Task instructions: Please repeat these lines with "pose line" swapped for "camera pose line" and everything else unchanged, leaving the pictures out.

Collected material:
- - - - -
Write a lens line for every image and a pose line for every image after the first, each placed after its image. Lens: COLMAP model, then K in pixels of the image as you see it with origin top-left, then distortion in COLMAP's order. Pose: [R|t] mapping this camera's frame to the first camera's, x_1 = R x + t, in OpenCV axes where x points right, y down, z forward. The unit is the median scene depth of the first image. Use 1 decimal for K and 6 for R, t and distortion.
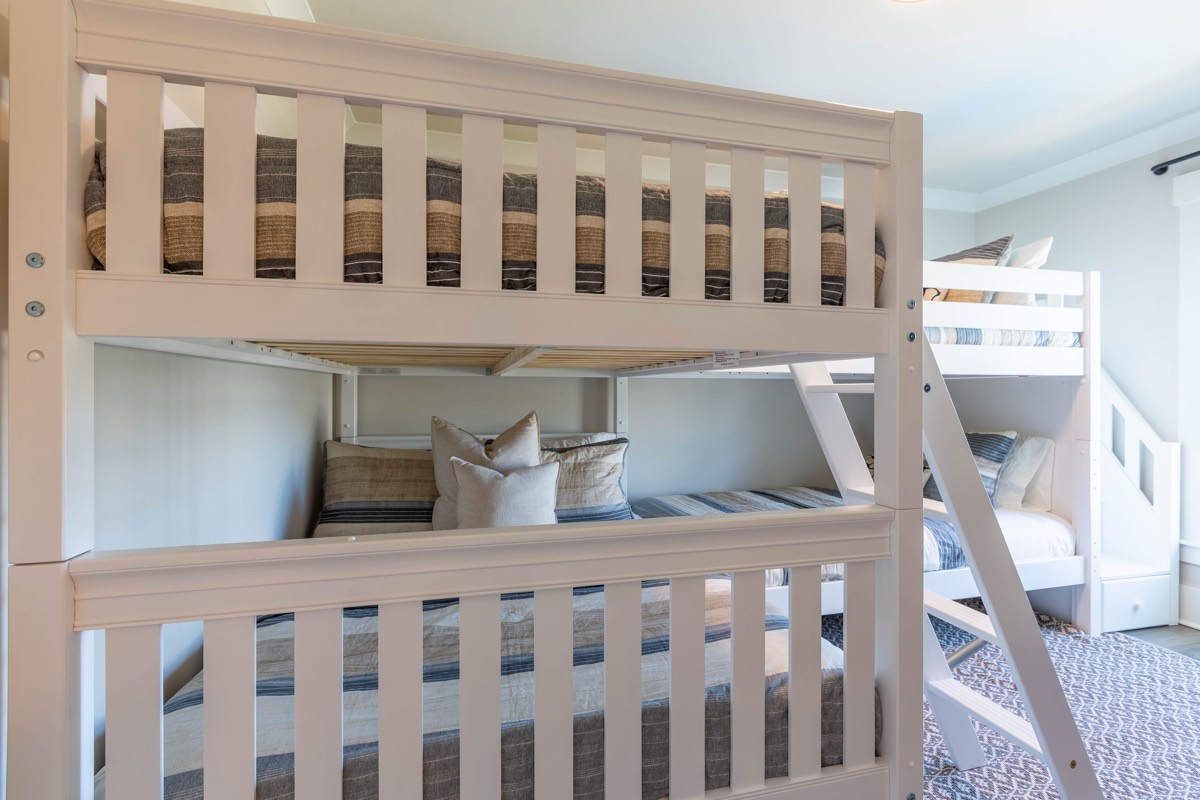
lens RADIAL K [[541.8, 0, 603.0], [0, 541.8, 387.2], [0, 0, 1]] dist [0.002343, -0.000071]
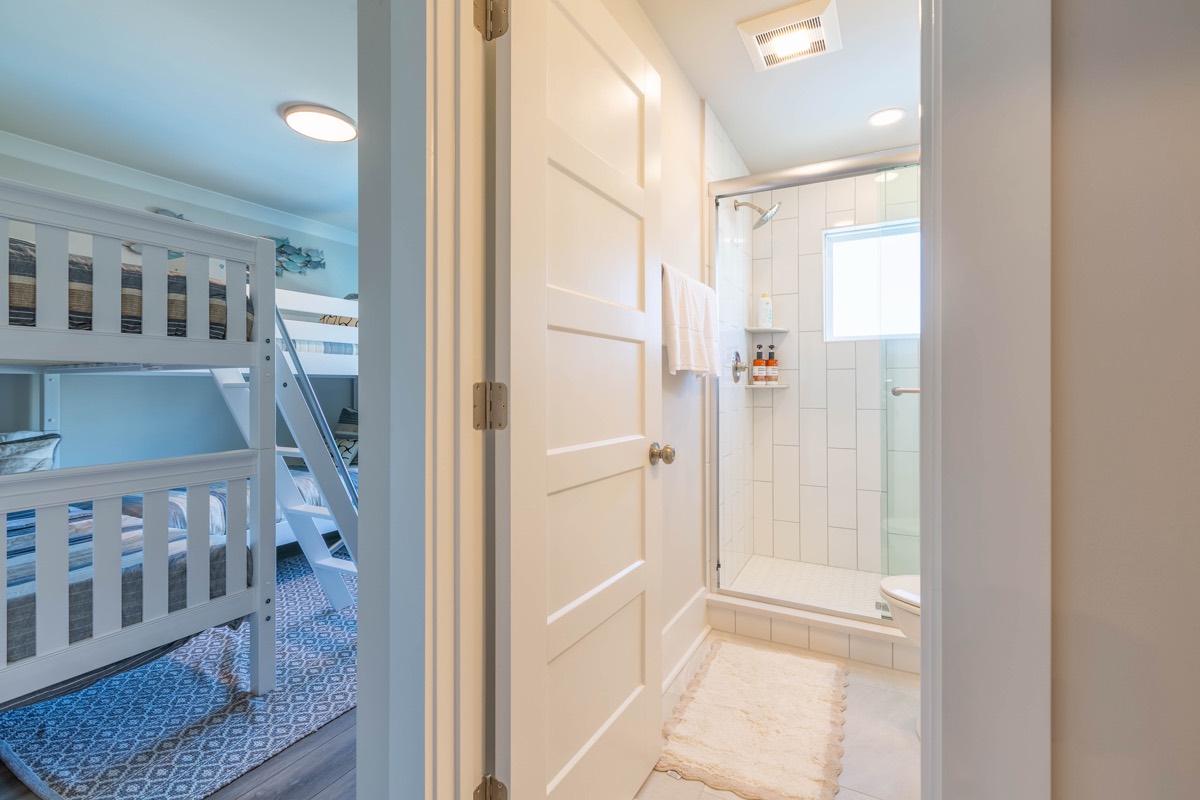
lens RADIAL K [[550.5, 0, 597.2], [0, 550.5, 384.9], [0, 0, 1]] dist [0.004190, 0.000127]
pose [[0.687116, -0.001751, 0.726546, -0.039732], [-0.001336, 0.999992, 0.003673, -0.007955], [-0.726546, -0.003495, 0.687108, -1.181186]]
- - - - -
Written reply:
Write a lens line for every image and a camera pose line for every image after the first, each placed after its image. Lens: COLMAP model, then K in pixels of the image as you see it with origin top-left, then distortion in COLMAP's order. Pose: [R|t] mapping this camera's frame to the first camera's, x_1 = R x + t, in OpenCV axes where x points right, y down, z forward. The unit is the median scene depth of the first image. Use 1 decimal for K and 6 for R, t and distortion.
lens RADIAL K [[541.8, 0, 603.0], [0, 541.8, 387.2], [0, 0, 1]] dist [0.002343, -0.000071]
lens RADIAL K [[550.5, 0, 597.2], [0, 550.5, 384.9], [0, 0, 1]] dist [0.004190, 0.000127]
pose [[0.687116, -0.001751, 0.726546, -0.039732], [-0.001336, 0.999992, 0.003673, -0.007955], [-0.726546, -0.003495, 0.687108, -1.181186]]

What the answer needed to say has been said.